Raw data —
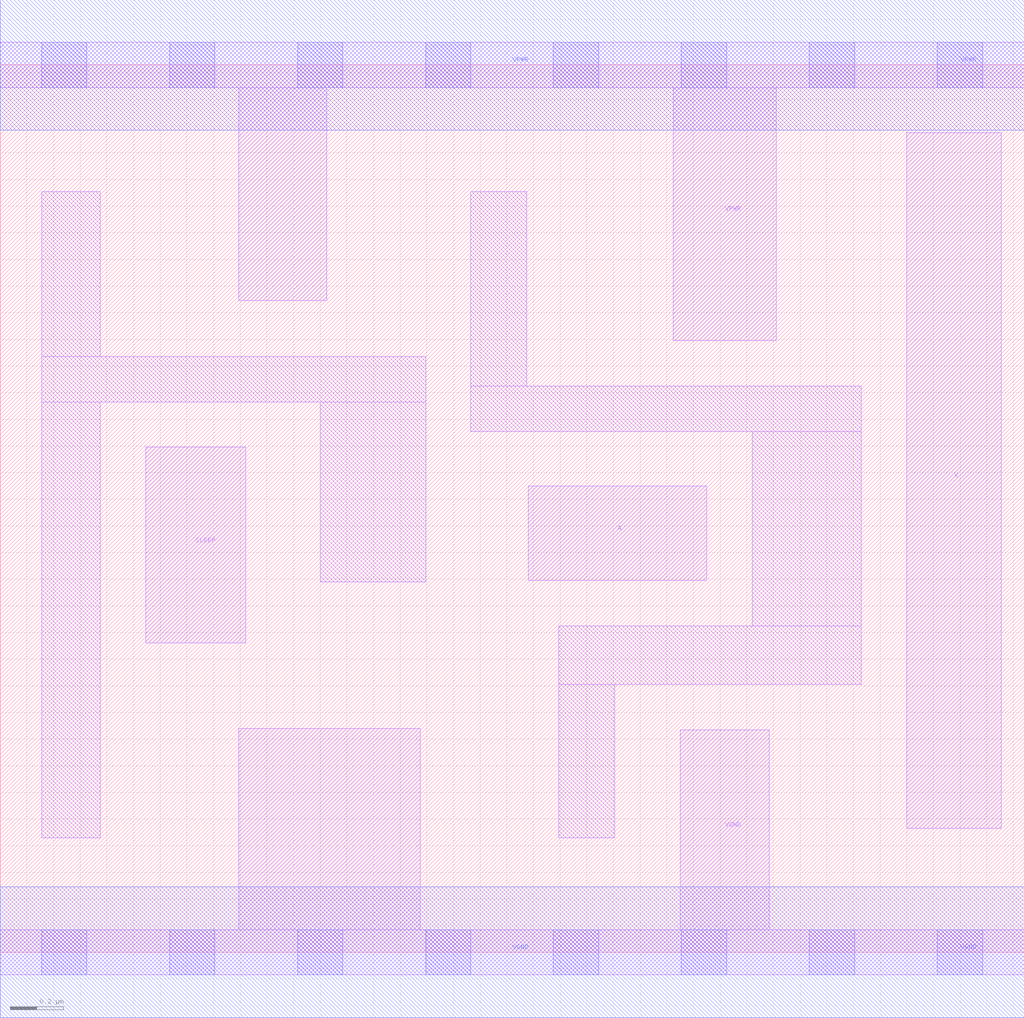
<source format=lef>
# Copyright 2020 The SkyWater PDK Authors
#
# Licensed under the Apache License, Version 2.0 (the "License");
# you may not use this file except in compliance with the License.
# You may obtain a copy of the License at
#
#     https://www.apache.org/licenses/LICENSE-2.0
#
# Unless required by applicable law or agreed to in writing, software
# distributed under the License is distributed on an "AS IS" BASIS,
# WITHOUT WARRANTIES OR CONDITIONS OF ANY KIND, either express or implied.
# See the License for the specific language governing permissions and
# limitations under the License.
#
# SPDX-License-Identifier: Apache-2.0

VERSION 5.7 ;
  NAMESCASESENSITIVE ON ;
  NOWIREEXTENSIONATPIN ON ;
  DIVIDERCHAR "/" ;
  BUSBITCHARS "[]" ;
UNITS
  DATABASE MICRONS 200 ;
END UNITS
MACRO sky130_fd_sc_lp__inputiso0p_lp
  CLASS CORE ;
  SOURCE USER ;
  FOREIGN sky130_fd_sc_lp__inputiso0p_lp ;
  ORIGIN  0.000000  0.000000 ;
  SIZE  3.840000 BY  3.330000 ;
  SYMMETRY X Y R90 ;
  SITE unit ;
  PIN A
    ANTENNAGATEAREA  0.189000 ;
    DIRECTION INPUT ;
    USE SIGNAL ;
    PORT
      LAYER li1 ;
        RECT 1.980000 1.395000 2.650000 1.750000 ;
    END
  END A
  PIN SLEEP
    ANTENNAGATEAREA  0.252000 ;
    DIRECTION INPUT ;
    USE SIGNAL ;
    PORT
      LAYER li1 ;
        RECT 0.545000 1.160000 0.920000 1.895000 ;
    END
  END SLEEP
  PIN X
    ANTENNADIFFAREA  0.445200 ;
    DIRECTION OUTPUT ;
    USE SIGNAL ;
    PORT
      LAYER li1 ;
        RECT 3.400000 0.465000 3.755000 3.075000 ;
    END
  END X
  PIN VGND
    DIRECTION INOUT ;
    USE GROUND ;
    PORT
      LAYER li1 ;
        RECT 0.000000 -0.085000 3.840000 0.085000 ;
        RECT 0.895000  0.085000 1.575000 0.840000 ;
        RECT 2.550000  0.085000 2.885000 0.835000 ;
      LAYER mcon ;
        RECT 0.155000 -0.085000 0.325000 0.085000 ;
        RECT 0.635000 -0.085000 0.805000 0.085000 ;
        RECT 1.115000 -0.085000 1.285000 0.085000 ;
        RECT 1.595000 -0.085000 1.765000 0.085000 ;
        RECT 2.075000 -0.085000 2.245000 0.085000 ;
        RECT 2.555000 -0.085000 2.725000 0.085000 ;
        RECT 3.035000 -0.085000 3.205000 0.085000 ;
        RECT 3.515000 -0.085000 3.685000 0.085000 ;
      LAYER met1 ;
        RECT 0.000000 -0.245000 3.840000 0.245000 ;
    END
  END VGND
  PIN VPWR
    DIRECTION INOUT ;
    USE POWER ;
    PORT
      LAYER li1 ;
        RECT 0.000000 3.245000 3.840000 3.415000 ;
        RECT 0.895000 2.445000 1.225000 3.245000 ;
        RECT 2.525000 2.295000 2.910000 3.245000 ;
      LAYER mcon ;
        RECT 0.155000 3.245000 0.325000 3.415000 ;
        RECT 0.635000 3.245000 0.805000 3.415000 ;
        RECT 1.115000 3.245000 1.285000 3.415000 ;
        RECT 1.595000 3.245000 1.765000 3.415000 ;
        RECT 2.075000 3.245000 2.245000 3.415000 ;
        RECT 2.555000 3.245000 2.725000 3.415000 ;
        RECT 3.035000 3.245000 3.205000 3.415000 ;
        RECT 3.515000 3.245000 3.685000 3.415000 ;
      LAYER met1 ;
        RECT 0.000000 3.085000 3.840000 3.575000 ;
    END
  END VPWR
  OBS
    LAYER li1 ;
      RECT 0.155000 0.430000 0.375000 2.065000 ;
      RECT 0.155000 2.065000 1.595000 2.235000 ;
      RECT 0.155000 2.235000 0.375000 2.855000 ;
      RECT 1.200000 1.390000 1.595000 2.065000 ;
      RECT 1.765000 1.955000 3.230000 2.125000 ;
      RECT 1.765000 2.125000 1.975000 2.855000 ;
      RECT 2.095000 0.430000 2.305000 1.005000 ;
      RECT 2.095000 1.005000 3.230000 1.225000 ;
      RECT 2.820000 1.225000 3.230000 1.955000 ;
  END
END sky130_fd_sc_lp__inputiso0p_lp

</source>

Job — Among the lines above, return those that contain the string "under".

Response box —
# Licensed under the Apache License, Version 2.0 (the "License");
# distributed under the License is distributed on an "AS IS" BASIS,
# limitations under the License.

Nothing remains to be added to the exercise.